Her recall of the Néstor Kirchner government also included the infamous clash with the farming sector and the paying off of the IMF.
She also differentiated herself from the administration of an absent President Fernández while saying that it was “infinitely better” than a second Mauricio Macri term would have been.
“Everybody knows the differences I have, no need to explain them. I told him last December 20 in La Plata: ‘There will be growth but watch out for the prices because four smart alecs will walk off with them and that’s what happened,” pointed out the former president, adding: “because Argentina grew again despite all the mistakes and differences.”
She then singled out the problem as “the distribution of income,” continuing: “Or why do you think that in my second term we could reach 51 percent [distribution] and why do you think they hate, persecute and ban me? Because I was never one of them and never will be, whatever they do. Even if they want to kill me or throw me in jail, I will never be one of them, I belong to the people and I’m not moving from there.”
Perhaps for the first time in the long history of CFK rallies, the event began early – just after 3.30pm when scheduled for 4pm – as a result of the heavy rainfall in the capital. It was also the first time the vice-president was accompanied on the stage by her grandchildren as well as Frente de Todos leaders, including Governors Kicillof (Buenos Aires), Alicia Kirchner (Santa Cruz) and a host of ministers and mayors.
“It is necessary finally to renew the democratic pact, giving back the country its judiciary which has evaporated with a gang unworthy of Argentine history,” fired off the vice-president, again questioning the nation’s highest tribunal.

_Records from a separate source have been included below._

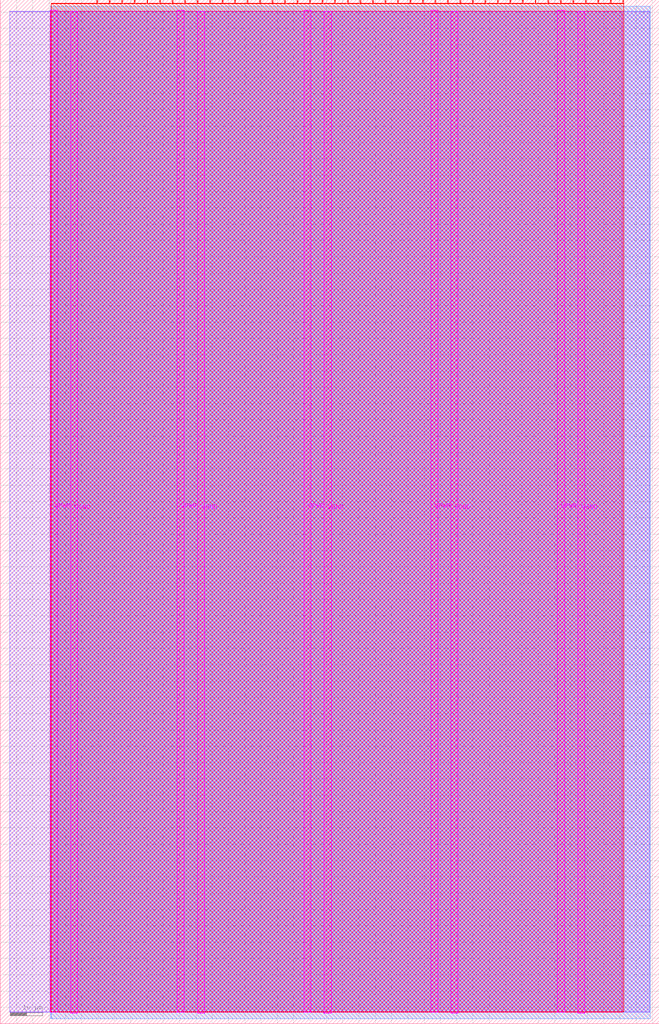
<source format=lef>
VERSION 5.7 ;
  NOWIREEXTENSIONATPIN ON ;
  DIVIDERCHAR "/" ;
  BUSBITCHARS "[]" ;
MACRO tt_um_themightyduckofdoom_bitserial_collatz_checker
  CLASS BLOCK ;
  FOREIGN tt_um_themightyduckofdoom_bitserial_collatz_checker ;
  ORIGIN 0.000 0.000 ;
  SIZE 202.080 BY 313.740 ;
  PIN VGND
    DIRECTION INOUT ;
    USE GROUND ;
    PORT
      LAYER TopMetal1 ;
        RECT 21.580 3.150 23.780 310.180 ;
    END
    PORT
      LAYER TopMetal1 ;
        RECT 60.450 3.150 62.650 310.180 ;
    END
    PORT
      LAYER TopMetal1 ;
        RECT 99.320 3.150 101.520 310.180 ;
    END
    PORT
      LAYER TopMetal1 ;
        RECT 138.190 3.150 140.390 310.180 ;
    END
    PORT
      LAYER TopMetal1 ;
        RECT 177.060 3.150 179.260 310.180 ;
    END
  END VGND
  PIN VPWR
    DIRECTION INOUT ;
    USE POWER ;
    PORT
      LAYER TopMetal1 ;
        RECT 15.380 3.560 17.580 310.590 ;
    END
    PORT
      LAYER TopMetal1 ;
        RECT 54.250 3.560 56.450 310.590 ;
    END
    PORT
      LAYER TopMetal1 ;
        RECT 93.120 3.560 95.320 310.590 ;
    END
    PORT
      LAYER TopMetal1 ;
        RECT 131.990 3.560 134.190 310.590 ;
    END
    PORT
      LAYER TopMetal1 ;
        RECT 170.860 3.560 173.060 310.590 ;
    END
  END VPWR
  PIN clk
    DIRECTION INPUT ;
    USE SIGNAL ;
    ANTENNAGATEAREA 0.725400 ;
    PORT
      LAYER Metal4 ;
        RECT 187.050 312.740 187.350 313.740 ;
    END
  END clk
  PIN ena
    DIRECTION INPUT ;
    USE SIGNAL ;
    PORT
      LAYER Metal4 ;
        RECT 190.890 312.740 191.190 313.740 ;
    END
  END ena
  PIN rst_n
    DIRECTION INPUT ;
    USE SIGNAL ;
    ANTENNAGATEAREA 1.450800 ;
    PORT
      LAYER Metal4 ;
        RECT 183.210 312.740 183.510 313.740 ;
    END
  END rst_n
  PIN ui_in[0]
    DIRECTION INPUT ;
    USE SIGNAL ;
    ANTENNAGATEAREA 0.180700 ;
    PORT
      LAYER Metal4 ;
        RECT 179.370 312.740 179.670 313.740 ;
    END
  END ui_in[0]
  PIN ui_in[1]
    DIRECTION INPUT ;
    USE SIGNAL ;
    ANTENNAGATEAREA 0.180700 ;
    PORT
      LAYER Metal4 ;
        RECT 175.530 312.740 175.830 313.740 ;
    END
  END ui_in[1]
  PIN ui_in[2]
    DIRECTION INPUT ;
    USE SIGNAL ;
    ANTENNAGATEAREA 0.180700 ;
    PORT
      LAYER Metal4 ;
        RECT 171.690 312.740 171.990 313.740 ;
    END
  END ui_in[2]
  PIN ui_in[3]
    DIRECTION INPUT ;
    USE SIGNAL ;
    ANTENNAGATEAREA 0.180700 ;
    PORT
      LAYER Metal4 ;
        RECT 167.850 312.740 168.150 313.740 ;
    END
  END ui_in[3]
  PIN ui_in[4]
    DIRECTION INPUT ;
    USE SIGNAL ;
    PORT
      LAYER Metal4 ;
        RECT 164.010 312.740 164.310 313.740 ;
    END
  END ui_in[4]
  PIN ui_in[5]
    DIRECTION INPUT ;
    USE SIGNAL ;
    PORT
      LAYER Metal4 ;
        RECT 160.170 312.740 160.470 313.740 ;
    END
  END ui_in[5]
  PIN ui_in[6]
    DIRECTION INPUT ;
    USE SIGNAL ;
    PORT
      LAYER Metal4 ;
        RECT 156.330 312.740 156.630 313.740 ;
    END
  END ui_in[6]
  PIN ui_in[7]
    DIRECTION INPUT ;
    USE SIGNAL ;
    PORT
      LAYER Metal4 ;
        RECT 152.490 312.740 152.790 313.740 ;
    END
  END ui_in[7]
  PIN uio_in[0]
    DIRECTION INPUT ;
    USE SIGNAL ;
    PORT
      LAYER Metal4 ;
        RECT 148.650 312.740 148.950 313.740 ;
    END
  END uio_in[0]
  PIN uio_in[1]
    DIRECTION INPUT ;
    USE SIGNAL ;
    PORT
      LAYER Metal4 ;
        RECT 144.810 312.740 145.110 313.740 ;
    END
  END uio_in[1]
  PIN uio_in[2]
    DIRECTION INPUT ;
    USE SIGNAL ;
    PORT
      LAYER Metal4 ;
        RECT 140.970 312.740 141.270 313.740 ;
    END
  END uio_in[2]
  PIN uio_in[3]
    DIRECTION INPUT ;
    USE SIGNAL ;
    PORT
      LAYER Metal4 ;
        RECT 137.130 312.740 137.430 313.740 ;
    END
  END uio_in[3]
  PIN uio_in[4]
    DIRECTION INPUT ;
    USE SIGNAL ;
    PORT
      LAYER Metal4 ;
        RECT 133.290 312.740 133.590 313.740 ;
    END
  END uio_in[4]
  PIN uio_in[5]
    DIRECTION INPUT ;
    USE SIGNAL ;
    PORT
      LAYER Metal4 ;
        RECT 129.450 312.740 129.750 313.740 ;
    END
  END uio_in[5]
  PIN uio_in[6]
    DIRECTION INPUT ;
    USE SIGNAL ;
    PORT
      LAYER Metal4 ;
        RECT 125.610 312.740 125.910 313.740 ;
    END
  END uio_in[6]
  PIN uio_in[7]
    DIRECTION INPUT ;
    USE SIGNAL ;
    PORT
      LAYER Metal4 ;
        RECT 121.770 312.740 122.070 313.740 ;
    END
  END uio_in[7]
  PIN uio_oe[0]
    DIRECTION OUTPUT ;
    USE SIGNAL ;
    ANTENNADIFFAREA 0.299200 ;
    PORT
      LAYER Metal4 ;
        RECT 56.490 312.740 56.790 313.740 ;
    END
  END uio_oe[0]
  PIN uio_oe[1]
    DIRECTION OUTPUT ;
    USE SIGNAL ;
    ANTENNADIFFAREA 0.299200 ;
    PORT
      LAYER Metal4 ;
        RECT 52.650 312.740 52.950 313.740 ;
    END
  END uio_oe[1]
  PIN uio_oe[2]
    DIRECTION OUTPUT ;
    USE SIGNAL ;
    ANTENNADIFFAREA 0.299200 ;
    PORT
      LAYER Metal4 ;
        RECT 48.810 312.740 49.110 313.740 ;
    END
  END uio_oe[2]
  PIN uio_oe[3]
    DIRECTION OUTPUT ;
    USE SIGNAL ;
    ANTENNADIFFAREA 0.299200 ;
    PORT
      LAYER Metal4 ;
        RECT 44.970 312.740 45.270 313.740 ;
    END
  END uio_oe[3]
  PIN uio_oe[4]
    DIRECTION OUTPUT ;
    USE SIGNAL ;
    ANTENNADIFFAREA 0.299200 ;
    PORT
      LAYER Metal4 ;
        RECT 41.130 312.740 41.430 313.740 ;
    END
  END uio_oe[4]
  PIN uio_oe[5]
    DIRECTION OUTPUT ;
    USE SIGNAL ;
    ANTENNADIFFAREA 0.299200 ;
    PORT
      LAYER Metal4 ;
        RECT 37.290 312.740 37.590 313.740 ;
    END
  END uio_oe[5]
  PIN uio_oe[6]
    DIRECTION OUTPUT ;
    USE SIGNAL ;
    ANTENNADIFFAREA 0.299200 ;
    PORT
      LAYER Metal4 ;
        RECT 33.450 312.740 33.750 313.740 ;
    END
  END uio_oe[6]
  PIN uio_oe[7]
    DIRECTION OUTPUT ;
    USE SIGNAL ;
    ANTENNADIFFAREA 0.299200 ;
    PORT
      LAYER Metal4 ;
        RECT 29.610 312.740 29.910 313.740 ;
    END
  END uio_oe[7]
  PIN uio_out[0]
    DIRECTION OUTPUT ;
    USE SIGNAL ;
    ANTENNADIFFAREA 0.299200 ;
    PORT
      LAYER Metal4 ;
        RECT 87.210 312.740 87.510 313.740 ;
    END
  END uio_out[0]
  PIN uio_out[1]
    DIRECTION OUTPUT ;
    USE SIGNAL ;
    ANTENNADIFFAREA 0.299200 ;
    PORT
      LAYER Metal4 ;
        RECT 83.370 312.740 83.670 313.740 ;
    END
  END uio_out[1]
  PIN uio_out[2]
    DIRECTION OUTPUT ;
    USE SIGNAL ;
    ANTENNADIFFAREA 0.299200 ;
    PORT
      LAYER Metal4 ;
        RECT 79.530 312.740 79.830 313.740 ;
    END
  END uio_out[2]
  PIN uio_out[3]
    DIRECTION OUTPUT ;
    USE SIGNAL ;
    ANTENNADIFFAREA 0.299200 ;
    PORT
      LAYER Metal4 ;
        RECT 75.690 312.740 75.990 313.740 ;
    END
  END uio_out[3]
  PIN uio_out[4]
    DIRECTION OUTPUT ;
    USE SIGNAL ;
    ANTENNADIFFAREA 0.299200 ;
    PORT
      LAYER Metal4 ;
        RECT 71.850 312.740 72.150 313.740 ;
    END
  END uio_out[4]
  PIN uio_out[5]
    DIRECTION OUTPUT ;
    USE SIGNAL ;
    ANTENNADIFFAREA 0.299200 ;
    PORT
      LAYER Metal4 ;
        RECT 68.010 312.740 68.310 313.740 ;
    END
  END uio_out[5]
  PIN uio_out[6]
    DIRECTION OUTPUT ;
    USE SIGNAL ;
    ANTENNADIFFAREA 0.299200 ;
    PORT
      LAYER Metal4 ;
        RECT 64.170 312.740 64.470 313.740 ;
    END
  END uio_out[6]
  PIN uio_out[7]
    DIRECTION OUTPUT ;
    USE SIGNAL ;
    ANTENNADIFFAREA 0.299200 ;
    PORT
      LAYER Metal4 ;
        RECT 60.330 312.740 60.630 313.740 ;
    END
  END uio_out[7]
  PIN uo_out[0]
    DIRECTION OUTPUT ;
    USE SIGNAL ;
    ANTENNADIFFAREA 0.708600 ;
    PORT
      LAYER Metal4 ;
        RECT 117.930 312.740 118.230 313.740 ;
    END
  END uo_out[0]
  PIN uo_out[1]
    DIRECTION OUTPUT ;
    USE SIGNAL ;
    ANTENNADIFFAREA 0.708600 ;
    PORT
      LAYER Metal4 ;
        RECT 114.090 312.740 114.390 313.740 ;
    END
  END uo_out[1]
  PIN uo_out[2]
    DIRECTION OUTPUT ;
    USE SIGNAL ;
    ANTENNADIFFAREA 0.708600 ;
    PORT
      LAYER Metal4 ;
        RECT 110.250 312.740 110.550 313.740 ;
    END
  END uo_out[2]
  PIN uo_out[3]
    DIRECTION OUTPUT ;
    USE SIGNAL ;
    ANTENNADIFFAREA 0.708600 ;
    PORT
      LAYER Metal4 ;
        RECT 106.410 312.740 106.710 313.740 ;
    END
  END uo_out[3]
  PIN uo_out[4]
    DIRECTION OUTPUT ;
    USE SIGNAL ;
    ANTENNADIFFAREA 0.299200 ;
    PORT
      LAYER Metal4 ;
        RECT 102.570 312.740 102.870 313.740 ;
    END
  END uo_out[4]
  PIN uo_out[5]
    DIRECTION OUTPUT ;
    USE SIGNAL ;
    ANTENNADIFFAREA 0.299200 ;
    PORT
      LAYER Metal4 ;
        RECT 98.730 312.740 99.030 313.740 ;
    END
  END uo_out[5]
  PIN uo_out[6]
    DIRECTION OUTPUT ;
    USE SIGNAL ;
    ANTENNADIFFAREA 0.299200 ;
    PORT
      LAYER Metal4 ;
        RECT 94.890 312.740 95.190 313.740 ;
    END
  END uo_out[6]
  PIN uo_out[7]
    DIRECTION OUTPUT ;
    USE SIGNAL ;
    ANTENNADIFFAREA 0.299200 ;
    PORT
      LAYER Metal4 ;
        RECT 91.050 312.740 91.350 313.740 ;
    END
  END uo_out[7]
  OBS
      LAYER GatPoly ;
        RECT 2.880 3.630 199.200 310.110 ;
      LAYER Metal1 ;
        RECT 2.880 3.560 199.200 310.180 ;
      LAYER Metal2 ;
        RECT 15.560 1.535 199.305 311.785 ;
      LAYER Metal3 ;
        RECT 15.515 1.580 199.345 311.745 ;
      LAYER Metal4 ;
        RECT 15.560 312.530 29.400 312.740 ;
        RECT 30.120 312.530 33.240 312.740 ;
        RECT 33.960 312.530 37.080 312.740 ;
        RECT 37.800 312.530 40.920 312.740 ;
        RECT 41.640 312.530 44.760 312.740 ;
        RECT 45.480 312.530 48.600 312.740 ;
        RECT 49.320 312.530 52.440 312.740 ;
        RECT 53.160 312.530 56.280 312.740 ;
        RECT 57.000 312.530 60.120 312.740 ;
        RECT 60.840 312.530 63.960 312.740 ;
        RECT 64.680 312.530 67.800 312.740 ;
        RECT 68.520 312.530 71.640 312.740 ;
        RECT 72.360 312.530 75.480 312.740 ;
        RECT 76.200 312.530 79.320 312.740 ;
        RECT 80.040 312.530 83.160 312.740 ;
        RECT 83.880 312.530 87.000 312.740 ;
        RECT 87.720 312.530 90.840 312.740 ;
        RECT 91.560 312.530 94.680 312.740 ;
        RECT 95.400 312.530 98.520 312.740 ;
        RECT 99.240 312.530 102.360 312.740 ;
        RECT 103.080 312.530 106.200 312.740 ;
        RECT 106.920 312.530 110.040 312.740 ;
        RECT 110.760 312.530 113.880 312.740 ;
        RECT 114.600 312.530 117.720 312.740 ;
        RECT 118.440 312.530 121.560 312.740 ;
        RECT 122.280 312.530 125.400 312.740 ;
        RECT 126.120 312.530 129.240 312.740 ;
        RECT 129.960 312.530 133.080 312.740 ;
        RECT 133.800 312.530 136.920 312.740 ;
        RECT 137.640 312.530 140.760 312.740 ;
        RECT 141.480 312.530 144.600 312.740 ;
        RECT 145.320 312.530 148.440 312.740 ;
        RECT 149.160 312.530 152.280 312.740 ;
        RECT 153.000 312.530 156.120 312.740 ;
        RECT 156.840 312.530 159.960 312.740 ;
        RECT 160.680 312.530 163.800 312.740 ;
        RECT 164.520 312.530 167.640 312.740 ;
        RECT 168.360 312.530 171.480 312.740 ;
        RECT 172.200 312.530 175.320 312.740 ;
        RECT 176.040 312.530 179.160 312.740 ;
        RECT 179.880 312.530 183.000 312.740 ;
        RECT 183.720 312.530 186.840 312.740 ;
        RECT 187.560 312.530 190.680 312.740 ;
        RECT 15.560 3.635 191.140 312.530 ;
      LAYER Metal5 ;
        RECT 15.515 3.470 190.705 310.270 ;
  END
END tt_um_themightyduckofdoom_bitserial_collatz_checker
END LIBRARY


</source>
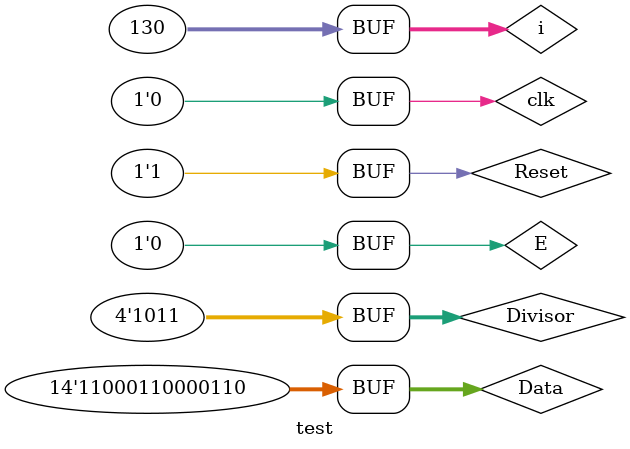
<source format=sv>
`timescale 1ns / 1 ps

module test;
  
  reg [13:0] Data;
  reg [3:0] Divisor;
  reg  Reset, clk, E;
  wire [2:0] CRC;
  integer i;
  ASM uut(.Data(Data), .Divisor(Divisor), .Reset(Reset), .clk(clk), .E(E), .CRC(CRC));
  
  initial 
    begin 
      $dumpfile("dump.vcd");
	  $dumpvars(1);
      
      clk = 0;
      #(10*2);
      Reset = 0;
      #(10*5);			//2 cyc
      Reset = 1;
      #(10*3);			//3 cyc
      Data = 14'b11010011101100;
      Divisor = 4'b1011;
      E = 1 ; 
      #(10*4);			//4 cyc
      E = 0 ;
      #(10*50);			//4 cyc
      Data = 14'b11000110000110;
      Divisor = 4'b1011;
      E = 1 ; 
      #(10*4);			//4 cyc
      E = 0 ;
      #(10*50);
      #(10*4);
	
    end
  
  
   initial 
     begin
       for(i =0 ; i<130; i = i+1)
         begin
           #10 clk <= ~clk;
         end
     end

  
  
endmodule

</source>
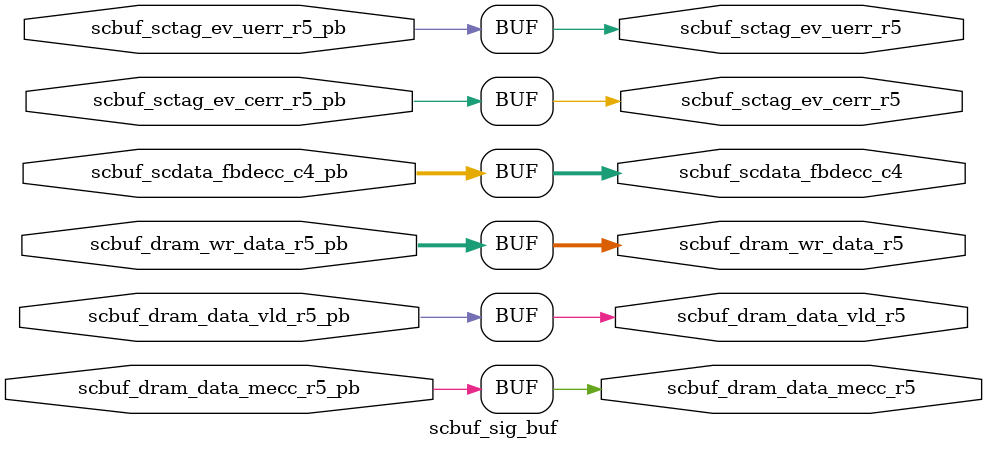
<source format=v>
module scbuf_sig_buf (
   scbuf_scdata_fbdecc_c4, scbuf_dram_wr_data_r5, 
   scbuf_dram_data_vld_r5, scbuf_dram_data_mecc_r5, 
   scbuf_sctag_ev_uerr_r5, scbuf_sctag_ev_cerr_r5, 
   scbuf_scdata_fbdecc_c4_pb, scbuf_dram_wr_data_r5_pb, 
   scbuf_dram_data_vld_r5_pb, scbuf_dram_data_mecc_r5_pb, 
   scbuf_sctag_ev_uerr_r5_pb, scbuf_sctag_ev_cerr_r5_pb
   );
output  [623:0]  scbuf_scdata_fbdecc_c4;
output  [63:0]   scbuf_dram_wr_data_r5;
output           scbuf_dram_data_vld_r5;
output           scbuf_dram_data_mecc_r5;
output           scbuf_sctag_ev_uerr_r5;
output           scbuf_sctag_ev_cerr_r5;
input   [623:0]  scbuf_scdata_fbdecc_c4_pb;
input   [63:0]   scbuf_dram_wr_data_r5_pb;
input            scbuf_dram_data_vld_r5_pb;
input            scbuf_dram_data_mecc_r5_pb;
input            scbuf_sctag_ev_uerr_r5_pb;
input            scbuf_sctag_ev_cerr_r5_pb;
assign scbuf_scdata_fbdecc_c4[623:0] = scbuf_scdata_fbdecc_c4_pb[623:0];
assign scbuf_dram_wr_data_r5[63:0]   = scbuf_dram_wr_data_r5_pb[63:0];
assign scbuf_dram_data_vld_r5        = scbuf_dram_data_vld_r5_pb;
assign scbuf_dram_data_mecc_r5       = scbuf_dram_data_mecc_r5_pb;
assign scbuf_sctag_ev_uerr_r5        = scbuf_sctag_ev_uerr_r5_pb;
assign scbuf_sctag_ev_cerr_r5        = scbuf_sctag_ev_cerr_r5_pb;
endmodule
</source>
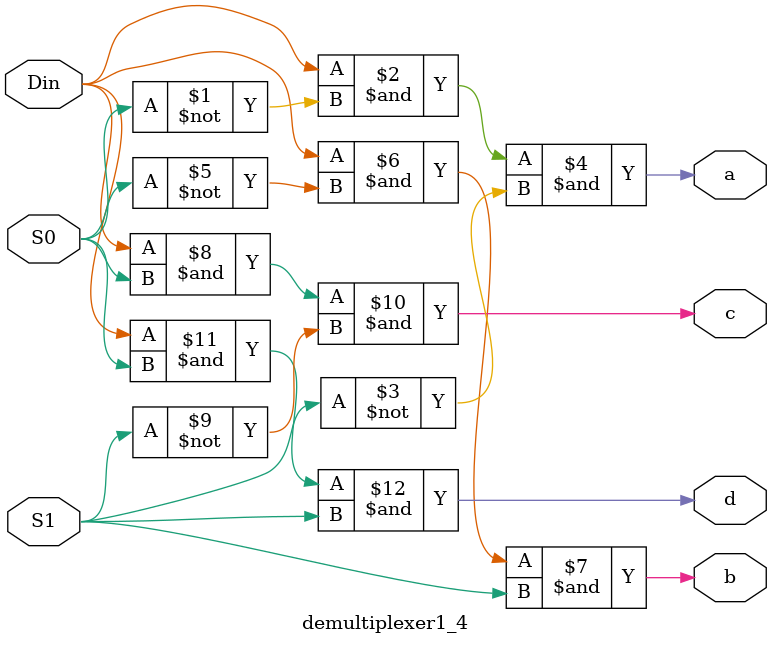
<source format=v>
module demultiplexer1_4 (Din, S0, S1, a, b, c, d);
input Din, S0, S1;
output a, b, c, d;
assign a = Din & (~S0) & (~S1);
assign b = Din & (~S0) & S1;
assign c = Din & S0 & (~S1);
assign d = Din & S0 & S1;
endmodule

</source>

She underlined: “Believe me, that Supreme Court which Néstor wanted impeached against the real disaster we have today. Please, it does not matter if there are judges of one orientation or the other but we Argentines deserve to have a Supreme Court worthy of the name without cause for embarrassment. I ask that of all the political parties, please. It’s also the image of the country.”
Thanking party activists and supporters for their constant backing, the vice-president declared her love for the crowd and the homeland.